TASK TO CARRY OUT: Word for word, restate each entry that appears below.
· · · · · · ·
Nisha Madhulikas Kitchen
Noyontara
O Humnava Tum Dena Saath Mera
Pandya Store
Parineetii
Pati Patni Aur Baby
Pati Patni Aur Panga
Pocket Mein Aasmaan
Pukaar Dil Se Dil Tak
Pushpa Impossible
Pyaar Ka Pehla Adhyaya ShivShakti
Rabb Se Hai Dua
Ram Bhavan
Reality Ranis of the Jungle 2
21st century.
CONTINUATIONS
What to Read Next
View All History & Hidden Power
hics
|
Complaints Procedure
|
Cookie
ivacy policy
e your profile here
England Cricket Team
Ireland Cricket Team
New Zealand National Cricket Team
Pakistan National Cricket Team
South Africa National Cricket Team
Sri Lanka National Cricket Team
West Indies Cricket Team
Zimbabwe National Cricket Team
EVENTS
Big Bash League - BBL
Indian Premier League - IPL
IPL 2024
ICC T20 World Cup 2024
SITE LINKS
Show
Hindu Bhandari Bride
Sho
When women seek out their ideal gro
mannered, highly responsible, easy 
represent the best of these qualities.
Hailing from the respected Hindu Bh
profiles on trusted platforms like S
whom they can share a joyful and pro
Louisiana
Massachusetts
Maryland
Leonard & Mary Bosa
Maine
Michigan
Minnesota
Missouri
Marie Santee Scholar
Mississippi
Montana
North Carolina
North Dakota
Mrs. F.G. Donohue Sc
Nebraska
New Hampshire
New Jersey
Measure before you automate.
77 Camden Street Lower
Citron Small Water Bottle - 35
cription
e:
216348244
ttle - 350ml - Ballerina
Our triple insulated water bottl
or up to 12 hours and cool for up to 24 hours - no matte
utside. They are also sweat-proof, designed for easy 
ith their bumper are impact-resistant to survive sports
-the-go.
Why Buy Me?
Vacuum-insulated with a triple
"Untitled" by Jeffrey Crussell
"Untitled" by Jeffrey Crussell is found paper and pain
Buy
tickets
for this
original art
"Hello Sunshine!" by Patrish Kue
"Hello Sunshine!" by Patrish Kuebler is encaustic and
· · · · · · ·
REPLY:
Nisha Madhulikas Kitchen
Noyontara
O Humnava Tum Dena Saath Mera
Pandya Store
Parineetii
Pati Patni Aur Baby
Pati Patni Aur Panga
Pocket Mein Aasmaan
Pukaar Dil Se Dil Tak
Pushpa Impossible
Pyaar Ka Pehla Adhyaya ShivShakti
Rabb Se Hai Dua
Ram Bhavan
Reality Ranis of the Jungle 2
21st century.
CONTINUATIONS
What to Read Next
View All History & Hidden Power
hics
|
Complaints Procedure
|
Cookie
ivacy policy
e your profile here
England Cricket Team
Ireland Cricket Team
New Zealand National Cricket Team
Pakistan National Cricket Team
South Africa National Cricket Team
Sri Lanka National Cricket Team
West Indies Cricket Team
Zimbabwe National Cricket Team
EVENTS
Big Bash League - BBL
Indian Premier League - IPL
IPL 2024
ICC T20 World Cup 2024
SITE LINKS
Show
Hindu Bhandari Bride
Sho
When women seek out their ideal gro
mannered, highly responsible, easy 
represent the best of these qualities.
Hailing from the respected Hindu Bh
profiles on trusted platforms like S
whom they can share a joyful and pro
Louisiana
Massachusetts
Maryland
Leonard & Mary Bosa
Maine
Michigan
Minnesota
Missouri
Marie Santee Scholar
Mississippi
Montana
North Carolina
North Dakota
Mrs. F.G. Donohue Sc
Nebraska
New Hampshire
New Jersey
Measure before you automate.
77 Camden Street Lower
Citron Small Water Bottle - 35
cription
e:
216348244
ttle - 350ml - Ballerina
Our triple insulated water bottl
or up to 12 hours and cool for up to 24 hours - no matte
utside. They are also sweat-proof, designed for easy 
ith their bumper are impact-resistant to survive sports
-the-go.
Why Buy Me?
Vacuum-insulated with a triple
"Untitled" by Jeffrey Crussell
"Untitled" by Jeffrey Crussell is found paper and pain
Buy
tickets
for this
original art
"Hello Sunshine!" by Patrish Kue
"Hello Sunshine!" by Patrish Kuebler is encaustic and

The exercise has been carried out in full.